The middle fossa approach and its variations require a detailed understanding of the complex temporal bone anatomy. The surgeon has to be aware of the extreme variability of some of the more commonly used anatomical landmarks. The method described by E. and J. L. Garcia-Ibanez19 seems to be the simplest and most reliable method to identify the position of the IAC, a critical step in bone removal during these approaches. When the surgical strategy includes an anterior petrosectomy to reach deeper intracranial areas, interindividual variability can critically affect the working areas. This is particularly true in female patients because of the naturally smaller space anterior to the IAC. The working areas can be estimated on preoperative thin-cut CT scans through the petrous bone and the skull base.
We acknowledge the kind help of Ms. JoAnna Gass and Desiree Lanzino, Ph.D. in editing the manuscript. This study was supported in part by an educational grant from Midas Rex.
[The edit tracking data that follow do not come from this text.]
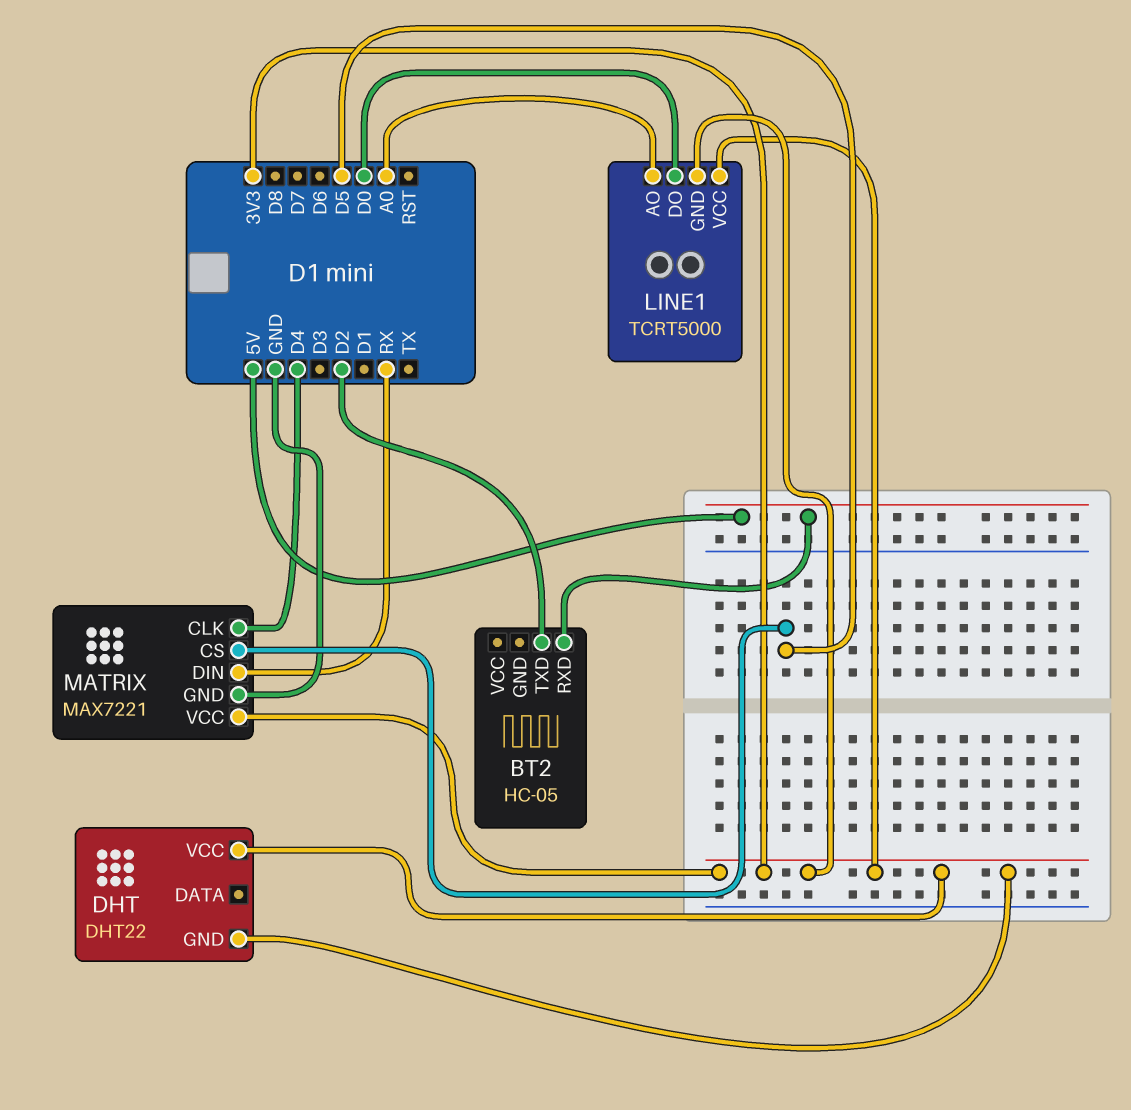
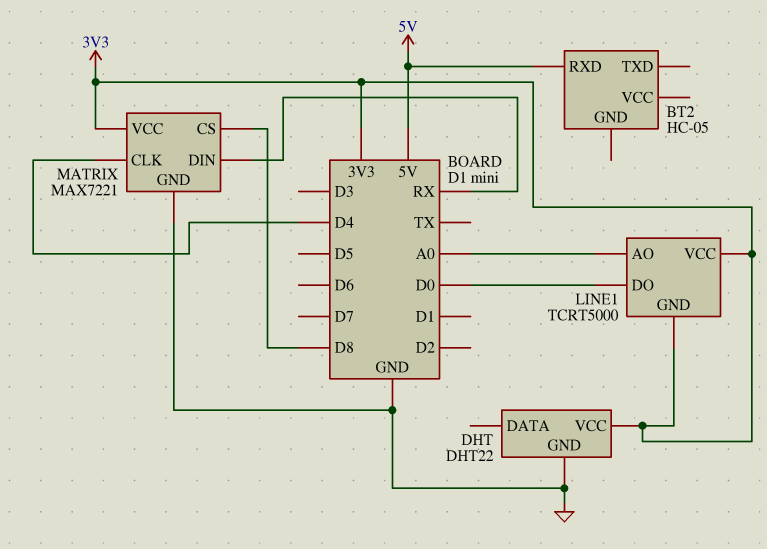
BT2 pin TXD: D2 -> none
DHT pin GND: 3V3 -> GND
MATRIX pin CS: D5 -> D8

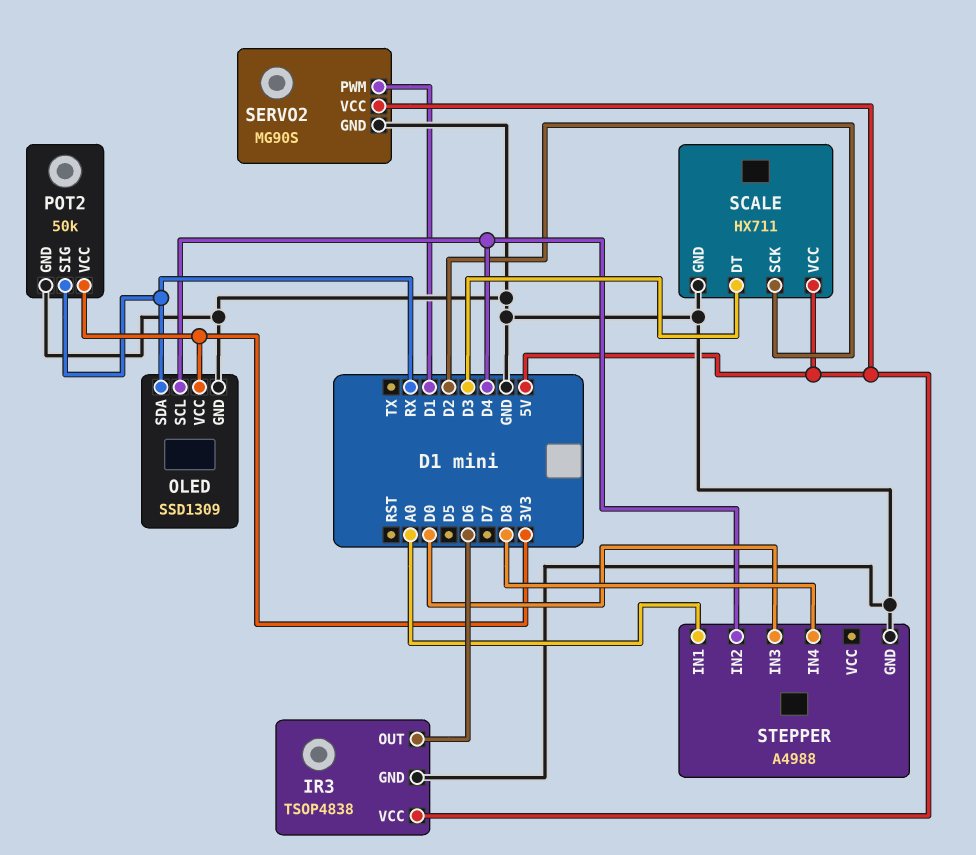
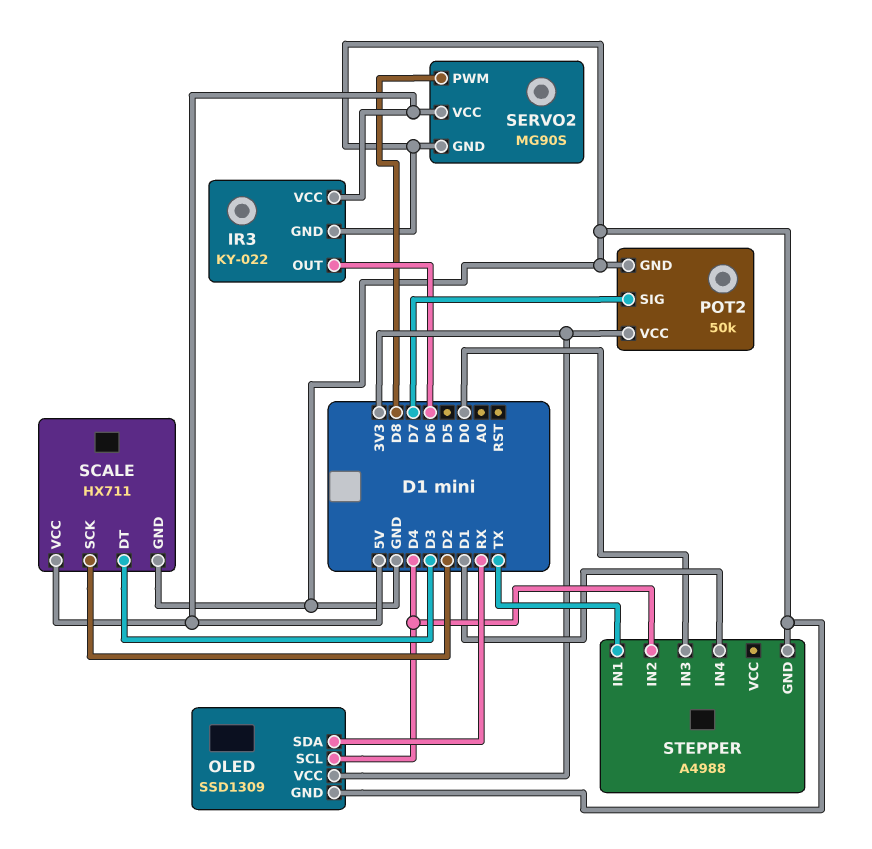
IR3: TSOP4838 -> KY-022
POT2 pin SIG: RX -> D7
SERVO2 pin PWM: D1 -> D8
STEPPER pin IN1: A0 -> TX
STEPPER pin IN4: D8 -> D1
This article nicely confirms the usefulness of the E. and J. L. Garcia-Ibanez approach to the internal auditory canal from the middle fossa. The authors also demonstrate again that the anatomy of the middle fossa is extremely challenging and variable. However, the middle fossa remains a true “utility approach,” allowing access to several vital structures without compromising normal function, and it is also associated with minimal morbidity. Unfortunately, with this approach, there is no shortcut to the extensive temporal bone work required to develop the detailed knowledge of this complex anatomy necessary to achieve successful outcomes.